Return the data below exactly, but only from the line containing "ring tip: (1313, 2031)" through the line containing "ring mcp: (1544, 1994)", with both of those lines included.
━━━ EXERCISE MATERIALS ━━━
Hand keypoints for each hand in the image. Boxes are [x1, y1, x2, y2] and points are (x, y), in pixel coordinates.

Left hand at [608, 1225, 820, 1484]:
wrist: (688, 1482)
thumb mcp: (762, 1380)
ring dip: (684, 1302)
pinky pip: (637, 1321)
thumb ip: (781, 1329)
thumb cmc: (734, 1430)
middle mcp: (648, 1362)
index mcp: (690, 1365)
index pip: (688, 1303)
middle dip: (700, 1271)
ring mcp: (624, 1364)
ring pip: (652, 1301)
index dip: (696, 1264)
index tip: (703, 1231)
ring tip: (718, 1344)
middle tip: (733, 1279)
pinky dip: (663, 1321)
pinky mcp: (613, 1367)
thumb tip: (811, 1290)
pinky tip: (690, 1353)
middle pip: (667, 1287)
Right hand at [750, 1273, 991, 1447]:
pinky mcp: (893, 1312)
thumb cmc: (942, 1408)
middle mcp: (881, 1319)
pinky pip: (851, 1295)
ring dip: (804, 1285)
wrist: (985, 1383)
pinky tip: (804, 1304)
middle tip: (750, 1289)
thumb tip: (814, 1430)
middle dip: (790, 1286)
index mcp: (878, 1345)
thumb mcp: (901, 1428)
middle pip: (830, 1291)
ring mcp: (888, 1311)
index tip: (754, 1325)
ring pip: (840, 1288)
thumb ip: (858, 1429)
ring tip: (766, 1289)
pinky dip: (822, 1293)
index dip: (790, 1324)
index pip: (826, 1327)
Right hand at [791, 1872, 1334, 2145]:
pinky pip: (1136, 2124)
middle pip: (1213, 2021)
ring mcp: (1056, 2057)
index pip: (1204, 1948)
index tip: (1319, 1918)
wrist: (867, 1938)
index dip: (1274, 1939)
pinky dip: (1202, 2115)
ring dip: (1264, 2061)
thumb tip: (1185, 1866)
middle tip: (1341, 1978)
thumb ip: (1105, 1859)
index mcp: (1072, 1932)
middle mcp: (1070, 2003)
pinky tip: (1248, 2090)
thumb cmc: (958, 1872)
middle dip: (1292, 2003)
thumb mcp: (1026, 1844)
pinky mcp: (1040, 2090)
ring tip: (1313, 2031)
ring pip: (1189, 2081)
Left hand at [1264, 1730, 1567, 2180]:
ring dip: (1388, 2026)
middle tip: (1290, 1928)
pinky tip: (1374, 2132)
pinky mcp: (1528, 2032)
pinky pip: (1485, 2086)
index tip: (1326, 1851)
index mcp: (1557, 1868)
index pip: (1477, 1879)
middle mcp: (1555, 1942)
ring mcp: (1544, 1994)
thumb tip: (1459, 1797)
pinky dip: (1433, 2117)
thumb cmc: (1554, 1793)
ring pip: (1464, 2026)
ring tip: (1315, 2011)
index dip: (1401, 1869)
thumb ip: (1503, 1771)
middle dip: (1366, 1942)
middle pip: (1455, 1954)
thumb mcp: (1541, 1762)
━━━
*SOLUTION TO THIS PROBLEM:*
ring tip: (1313, 2031)
ring pip: (1189, 2081)
Left hand at [1264, 1730, 1567, 2180]:
ring dip: (1388, 2026)
middle tip: (1290, 1928)
pinky tip: (1374, 2132)
pinky mcp: (1528, 2032)
pinky pip: (1485, 2086)
index tip: (1326, 1851)
index mcp: (1557, 1868)
index pip: (1477, 1879)
middle mcp: (1555, 1942)
ring mcp: (1544, 1994)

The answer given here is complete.